The Flying Mobula Rays

The Flying Mobula Rays

Mobula rays make a habit of leaping out of the ocean in amazing acrobatic form, particularly when they gather in groups. This behaviour is still poorly understood by scientists, however possible reasons include communication, courtship, feeding, and even a behaviour to remove parasites. These long, flat, and streamlined rays with their wing- like fins, leap dramatically to heights of more than 2 metres (about 6.6 feet) above the ocean.

A record-breaking school of mobular rays seen off the coast of Baja California.

Mobula rays belong to the family Myliobatidae (the eagle rays), and are sometimes collectively known as “flying mobula” or  “flying rays”. These rays come in a range of sizes, with the largest of the Mobula species reaching a disc width of up to 5.2 metres (about 17 feet); the Devil fish (Mobula mobula).

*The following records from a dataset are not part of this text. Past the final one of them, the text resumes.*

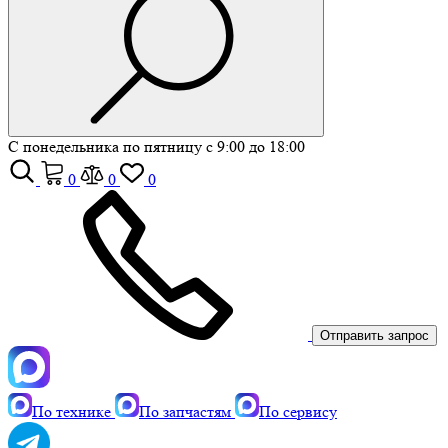
С понедельника по пятницу с 9:00 до 18:00
0
0
0
Отправить запрос
По технике
По запчастям
По сервису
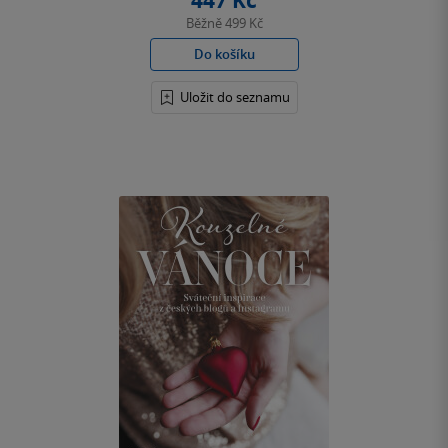
447 Kč
Běžně
499 Kč
Do košíku
Uložit do seznamu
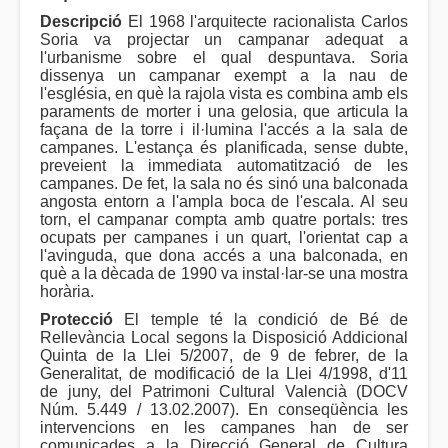
Descripció
El 1968 l'arquitecte racionalista Carlos
Soria va projectar un campanar adequat a
l'urbanisme sobre el qual despuntava. Soria
dissenya un campanar exempt a la nau de
l'església, en què la rajola vista es combina amb els
paraments de morter i una gelosia, que articula la
façana de la torre i il·lumina l'accés a la sala de
campanes. L'estança és planificada, sense dubte,
preveient la immediata automatització de les
campanes. De fet, la sala no és sinó una balconada
angosta entorn a l'ampla boca de l'escala. Al seu
torn, el campanar compta amb quatre portals: tres
ocupats per campanes i un quart, l'orientat cap a
l'avinguda, que dona accés a una balconada, en
què a la dècada de 1990 va instal·lar-se una mostra
horària.
Protecció
El temple té la condició de Bé de
Rellevància Local segons la Disposició Addicional
Quinta de la Llei 5/2007, de 9 de febrer, de la
Generalitat, de modificació de la Llei 4/1998, d'11
de juny, del Patrimoni Cultural Valencià (DOCV
Núm. 5.449 / 13.02.2007). En conseqüència les
intervencions en les campanes han de ser
comunicades a la Direcció General de Cultura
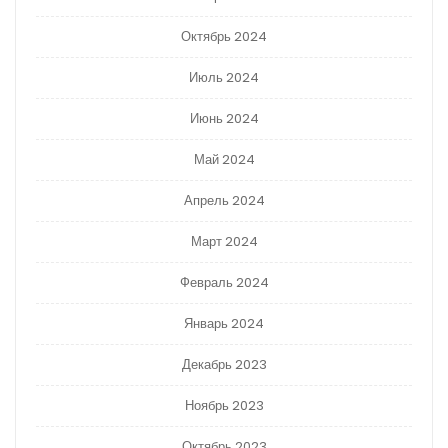
Октябрь 2024
Июль 2024
Июнь 2024
Май 2024
Апрель 2024
Март 2024
Февраль 2024
Январь 2024
Декабрь 2023
Ноябрь 2023
Октябрь 2023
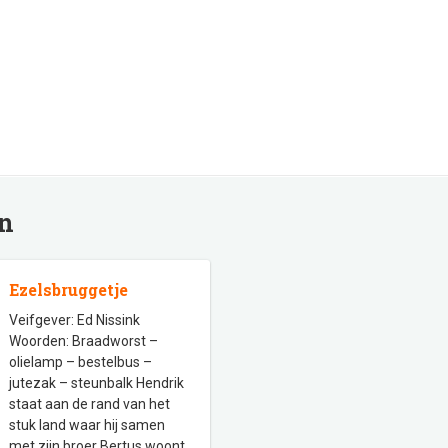
en
Ezelsbruggetje
Veifgever: Ed Nissink
Woorden: Braadworst –
olielamp – bestelbus –
jutezak – steunbalk Hendrik
staat aan de rand van het
stuk land waar hij samen
met zijn broer Bertus woont.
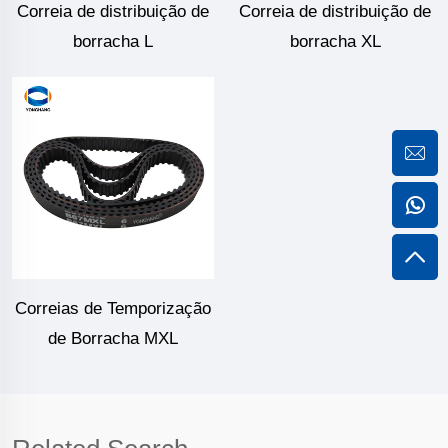
Correia de distribuição de
Correia de distribuição de
borracha L
borracha XL
Correias de Temporização
de Borracha MXL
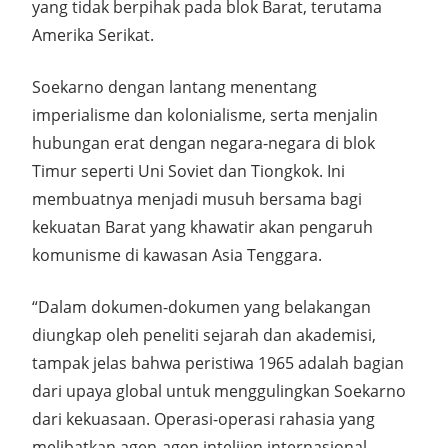
yang tidak berpihak pada blok Barat, terutama
Amerika Serikat.
Soekarno dengan lantang menentang
imperialisme dan kolonialisme, serta menjalin
hubungan erat dengan negara-negara di blok
Timur seperti Uni Soviet dan Tiongkok. Ini
membuatnya menjadi musuh bersama bagi
kekuatan Barat yang khawatir akan pengaruh
komunisme di kawasan Asia Tenggara.
“Dalam dokumen-dokumen yang belakangan
diungkap oleh peneliti sejarah dan akademisi,
tampak jelas bahwa peristiwa 1965 adalah bagian
dari upaya global untuk menggulingkan Soekarno
dari kekuasaan. Operasi-operasi rahasia yang
melibatkan agen-agen intelijen internasional,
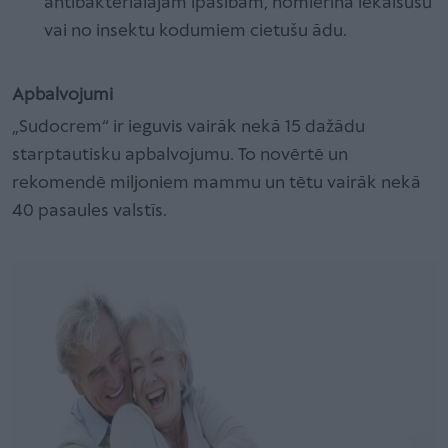
antibakteriālajām īpašībām, nomierina iekaisušu
vai no insektu kodumiem cietušu ādu.
Apbalvojumi
„Sudocrem“ ir ieguvis vairāk nekā 15 dažādu
starptautisku apbalvojumu. To novērtē un
rekomendē miljoniem mammu un tētu vairāk nekā
40 pasaules valstīs.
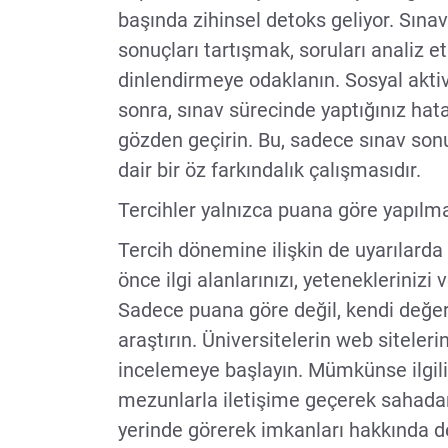
başında zihinsel detoks geliyor. Sınav
sonuçları tartışmak, soruları analiz e
dinlendirmeye odaklanın. Sosyal aktivi
sonra, sınav sürecinde yaptığınız hatal
gözden geçirin. Bu, sadece sınav sonu
dair bir öz farkındalık çalışmasıdır.
Tercihler yalnızca puana göre yapılm
Tercih dönemine ilişkin de uyarılard
önce ilgi alanlarınızı, yeteneklerinizi 
Sadece puana göre değil, kendi değerl
araştırın. Üniversitelerin web siteleri
incelemeye başlayın. Mümkünse ilgili
mezunlarla iletişime geçerek sahadan bi
yerinde görerek imkanları hakkında det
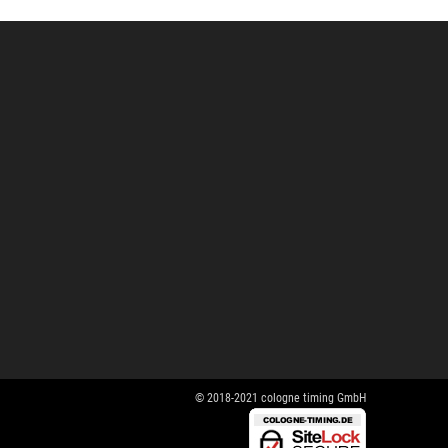
© 2018-2021 cologne timing GmbH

Hoping to attract a mate, Mobula rays leap out of the water in order to make a big impact. You won’t believe the behaviour these rays are displaying…

Mobula rays can be found in temperate and tropical waters worldwide and while some species are restricted to certain parts of the world ocean, other species have a circumglobal distribution.

Estimated Mobulid Distributions
Estimated mobulid distributions, Image: Manta Ray Of Hope

Don’t worry about your safety around these leaping rays though, they are filter feeders feeding on planktonic crustaceans and small schooling fish that get trapped in their modified ‘curly’ gill covers (branchial plates).

The Devil Fish
This devil fish or giant devil ray is the largest species in the Mobula genus of rays, reaching a disc width of up to 5.2 metres.

Another interesting fact about all mobulid rays is that they are aplacental and viviparous. This means that they give birth to fully developed live young, typically a single pup during each pregnancy.